#### DATA SHOWN
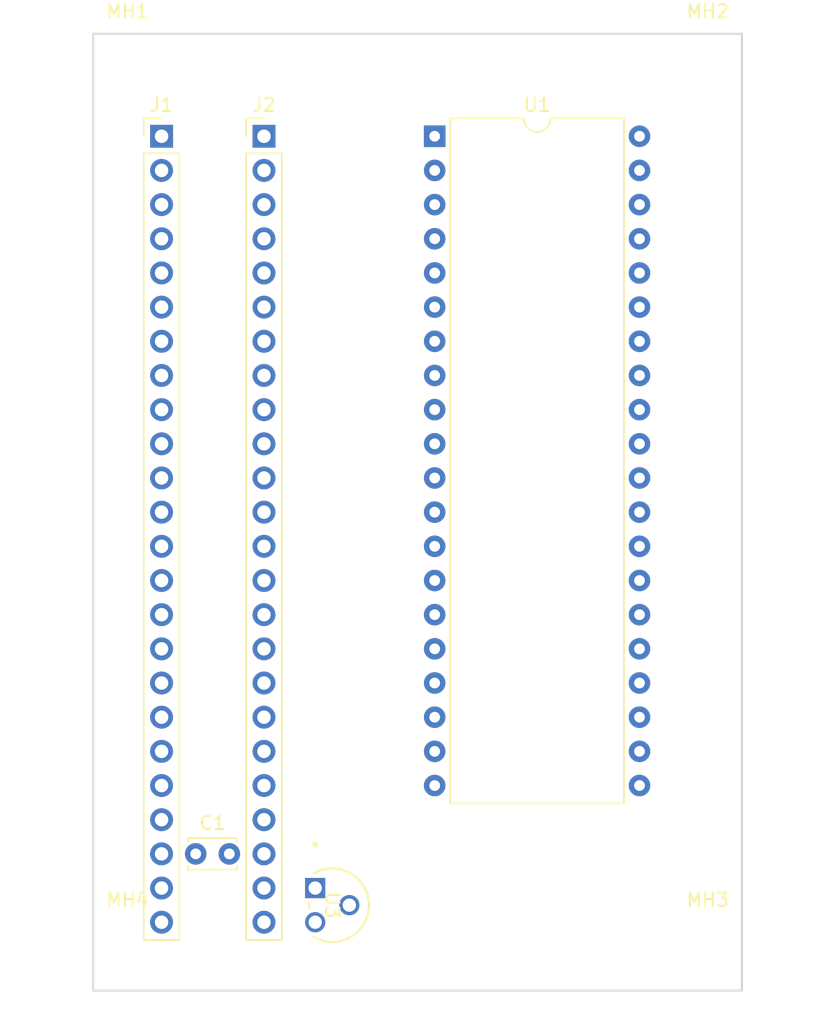
<source format=kicad_pcb>
(kicad_pcb (version 20221018) (generator pcbnew)

  (general
    (thickness 1.6)
  )

  (paper "A4")
  (title_block
    (title "BionicINS8060")
    (date "2024-03-08")
    (rev "4")
    (company "Tadashi G. Takaoka")
  )

  (layers
    (0 "F.Cu" signal)
    (31 "B.Cu" signal)
    (32 "B.Adhes" user "B.Adhesive")
    (33 "F.Adhes" user "F.Adhesive")
    (34 "B.Paste" user)
    (35 "F.Paste" user)
    (36 "B.SilkS" user "B.Silkscreen")
    (37 "F.SilkS" user "F.Silkscreen")
    (38 "B.Mask" user)
    (39 "F.Mask" user)
    (40 "Dwgs.User" user "User.Drawings")
    (41 "Cmts.User" user "User.Comments")
    (42 "Eco1.User" user "User.Eco1")
    (43 "Eco2.User" user "User.Eco2")
    (44 "Edge.Cuts" user)
    (45 "Margin" user)
    (46 "B.CrtYd" user "B.Courtyard")
    (47 "F.CrtYd" user "F.Courtyard")
    (48 "B.Fab" user)
    (49 "F.Fab" user)
  )

  (setup
    (pad_to_mask_clearance 0.051)
    (solder_mask_min_width 0.25)
    (aux_axis_origin 101 70)
    (grid_origin 101 70)
    (pcbplotparams
      (layerselection 0x00010fc_ffffffff)
      (plot_on_all_layers_selection 0x0000000_00000000)
      (disableapertmacros false)
      (usegerberextensions false)
      (usegerberattributes false)
      (usegerberadvancedattributes false)
      (creategerberjobfile false)
      (dashed_line_dash_ratio 12.000000)
      (dashed_line_gap_ratio 3.000000)
      (svgprecision 6)
      (plotframeref false)
      (viasonmask false)
      (mode 1)
      (useauxorigin false)
      (hpglpennumber 1)
      (hpglpenspeed 20)
      (hpglpendiameter 15.000000)
      (dxfpolygonmode true)
      (dxfimperialunits true)
      (dxfusepcbnewfont true)
      (psnegative false)
      (psa4output false)
      (plotreference true)
      (plotvalue true)
      (plotinvisibletext false)
      (sketchpadsonfab false)
      (subtractmaskfromsilk false)
      (outputformat 1)
      (mirror false)
      (drillshape 1)
      (scaleselection 1)
      (outputdirectory "")
    )
  )

  (net 0 "")
  (net 1 "VCC")
  (net 2 "GND")
  (net 3 "/P53")
  (net 4 "/P26")
  (net 5 "/P27")
  (net 6 "/P47")
  (net 7 "/P46")
  (net 8 "/P25")
  (net 9 "/P24")
  (net 10 "/P23")
  (net 11 "/P22")
  (net 12 "/P21")
  (net 13 "/P20")
  (net 14 "/P34")
  (net 15 "/P35")
  (net 16 "/P17")
  (net 17 "/P36")
  (net 18 "/P16")
  (net 19 "/P15")
  (net 20 "/P40")
  (net 21 "/P14")
  (net 22 "/P41")
  (net 23 "/P13")
  (net 24 "/P42")
  (net 25 "/P12")
  (net 26 "/P11")
  (net 27 "/P44")
  (net 28 "/P10")
  (net 29 "/P45")
  (net 30 "/P33")
  (net 31 "/P32")
  (net 32 "/P31")
  (net 33 "/P30")
  (net 34 "/P51")
  (net 35 "/P55")
  (net 36 "/P43")
  (net 37 "/P52")
  (net 38 "/P54")
  (net 39 "/P50")
  (net 40 "unconnected-(J1-E0-Pad10)")
  (net 41 "unconnected-(J1-P37-Pad18)")
  (net 42 "unconnected-(J1-15V-Pad19)")
  (net 43 "Net-(J2-P57)")
  (net 44 "unconnected-(J2-P56-Pad27)")
  (net 45 "unconnected-(J2-15V-Pad30)")
  (net 46 "unconnected-(J2-E1-Pad39)")
  (net 47 "unconnected-(U1-XOUT-Pad38)")

  (footprint "MountingHole:MountingHole_3.2mm_M3" (layer "F.Cu") (at 101 70))

  (footprint "MountingHole:MountingHole_3.2mm_M3" (layer "F.Cu") (at 144.18 70))

  (footprint "MountingHole:MountingHole_3.2mm_M3" (layer "F.Cu") (at 144.18 136.04))

  (footprint "MountingHole:MountingHole_3.2mm_M3" (layer "F.Cu") (at 101 136.04))

  (footprint "Capacitor_THT:C_Disc_D3.4mm_W2.1mm_P2.50mm" (layer "F.Cu") (at 106.08 128.42))

  (footprint "Package_DIP:DIP-40_W15.24mm" (layer "F.Cu") (at 123.86 75.08))

  (footprint "connector:Bionic-P245_Vertical" (layer "F.Cu") (at 111.16 75.08))

  (footprint "microchip:TO-92_MC_MCH" (layer "F.Cu") (at 114.97 130.96 -90))

  (footprint "connector:Bionic-P135_Vertical" (layer "F.Cu") (at 103.54 75.08))

  (gr_line (start 98.46 138.58) (end 98.46 67.46)
    (stroke (width 0.15) (type solid)) (layer "Edge.Cuts") (tstamp 00000000-0000-0000-0000-0000618aa84d))
  (gr_line (start 146.72 138.58) (end 98.46 138.58)
    (stroke (width 0.15) (type solid)) (layer "Edge.Cuts") (tstamp 58a29587-ce99-4765-b407-30c1ea49813b))
  (gr_line (start 146.72 67.46) (end 146.72 138.58)
    (stroke (width 0.15) (type solid)) (layer "Edge.Cuts") (tstamp 73ede880-e7f5-4d7b-b9cb-33e82f1b044f))
  (gr_line (start 98.46 67.46) (end 146.72 67.46)
    (stroke (width 0.15) (type solid)) (layer "Edge.Cuts") (tstamp aeeba41f-21f1-411c-816e-2bda876a1c79))

)

</source>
########
[REQUEST]
A single figure is the whole answer here: the number of lines in the records above that include "connector".

[SOLUTION]
2